#### READING PASSAGE

☆ ☆ ☆ ☆ ☆

The character loadings (eigenvectors) express the influence of the
original characters on the main components. Eigenvectors are stored in
pca.centaurea$eigenvectors
and can be exported using the
exportRes()
function. The function
plotCharacters()
draws character loadings as arrows.
Both observation coordinates and variables of multivariate data
(character loadings) can be displayed in the same plot (biplot) using
the plotBiplot()
function. By plotting both, the
relationship between variables and data points can be seen in a single
chart, making it easier for the PCA results to be interpreted and
analyzed.
plotBiplot(pca.centaurea, col = c("blue","green","red","orange"), cex = 0.4,
pch = c(8,17,20,18), legend = T, ncol = 2, legend.pos="bottomright")
Ordination diagrams of PCA resulted in relatively compact groupings corresponding to taxa with partial overlaps. The first two components (axes) extracted 20.65% and 14.26% of the overall variability in the data. The characters ILW and IW are strongly correlated with the direction of the separation of the taxa C. pseudophrygia and C. stenolepis (“ps”, “st”) and their putative hybrid “hybr”. Centaurea phrygia s.str. (“ph”) is separated in the diagonal direction, being highly correlated with the characters MW, ML, IV and MLW.
The plotPoints()
and plotCharacters()
are
default plotting functions. Simple data point labels and a legend can be
added using the arguments labels = TRUE
and
legend = TRUE
, respectively.
For more precise control of labels and the legend, or adding elements to the plot, the following functions can be used:
plotAddLabels.points()
,
plotAddLabels.characters()
allows to include or exclude
specified labels (include
), specify the label’s position
(pos
), offset (offset
), colours
(col
), magnification (cex
), etc.
plotAddLegend()
allows to specify the position using
a keyword (x
5), the number of columns
(ncol
), expansion and interspacing factors
(cex
, pt.cex
, x.intersp
,
y.intersp
), line width (lwd
), borders
parameters (e.g., box.type
, box.lty
,
box.lwd
), etc.
plotAddEllipses()
draws prediction ellipses around
taxa. Ellipses with a given probability (probability
)
define regions where any new independent observation belonging to the
respective taxa will fall.
plotAddSpiders()
connects points with their group
centroid, thus forming a “spider” diagram.
pca.pops = pca.calc(pops)
plotPoints(pca.pops, col = c("blue","green","red","orange"), pch=c(8,17,20,18),
legend = FALSE, labels = FALSE)
plotAddLabels.points(pca.pops, labels=c("PROS","SOK","KASH","BOL","KRO","DUB",
"MIL","CERM","DOM","KOZH","KOT"), include=FALSE, pos=4, cex=0.7)
plotAddLabels.points(pca.pops, labels=c("PROS","SOK","KASH","BOL","CERM","DOM"),
pos = 2, cex = 0.7)
plotCharacters(pca.pops, labels = FALSE)
plotAddLabels.characters(pca.pops,labels=c("ILW","MLW","LBA","IW","SFT"),cex=0.75)
plotBiplot(pca.pops, col = c("blue","green","red","orange"),
pch = c(8,17,20,18), legend = T, ncol = 2, legend.pos="bottomright")
plotPoints(pca.centaurea, col = c("blue","green","red","orange"), cex = 0.5)

☆ ☆ ☆ ☆ ☆

#### Dataset entries
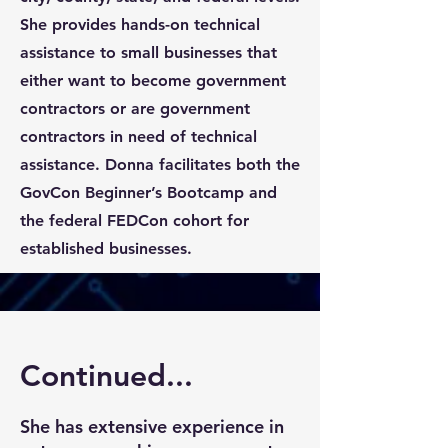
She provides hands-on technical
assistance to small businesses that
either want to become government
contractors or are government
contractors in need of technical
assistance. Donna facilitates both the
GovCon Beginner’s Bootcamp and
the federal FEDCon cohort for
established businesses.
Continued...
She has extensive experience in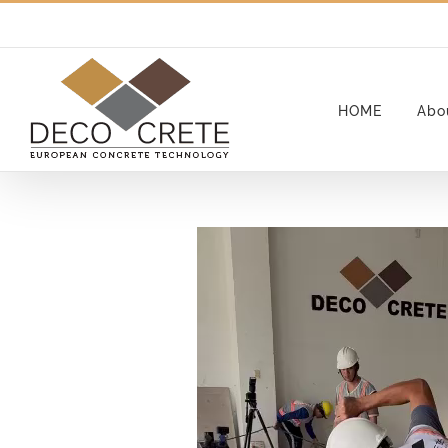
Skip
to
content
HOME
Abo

☆ ☆ ☆ ☆ ☆

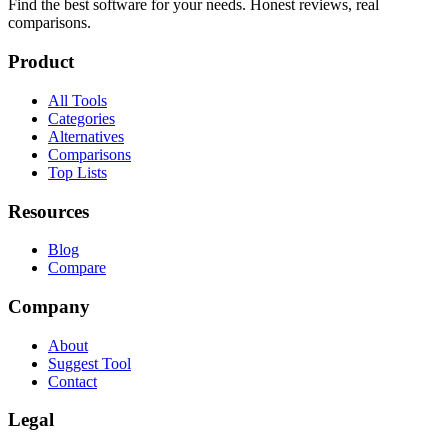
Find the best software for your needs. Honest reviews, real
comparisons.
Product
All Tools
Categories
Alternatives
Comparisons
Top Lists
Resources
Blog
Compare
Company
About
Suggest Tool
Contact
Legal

☆ ☆ ☆ ☆ ☆

#### PROBLEMS AND TASKS
(a) Rewrite the part of the PCA tutorial between "plotAddEllipses()" and "taxa will fall.", inclusive, replacing "prediction ellipses" with "forecast ellipses".
(b) Answer yes or no for each statement about the PCA tutorial, and quote the words from the text that settle each one: (i) The first two components extracted 20.65% and 14.26% of the overall variability. (ii) The plotCharacters() function draws character loadings as points. (iii) The plotAddSpiders() function connects points with their group centroid.
(c) In the PCA tutorial, where are the eigenvectors stored?
The items have no role in any of this.

#### RESULTS OF THE EXERCISE
(a)
plotAddEllipses()
draws forecast ellipses around
taxa. Ellipses with a given probability (probability
)
define regions where any new independent observation belonging to the
respective taxa will fall.

(b)
(i) Yes: "The first two components (axes) extracted 20.65% and 14.26% of the overall variability in the data."
(ii) No: "draws character loadings as arrows."
(iii) Yes: "connects points with their group centroid, thus forming a “spider” diagram."

(c) In pca.centaurea$eigenvectors.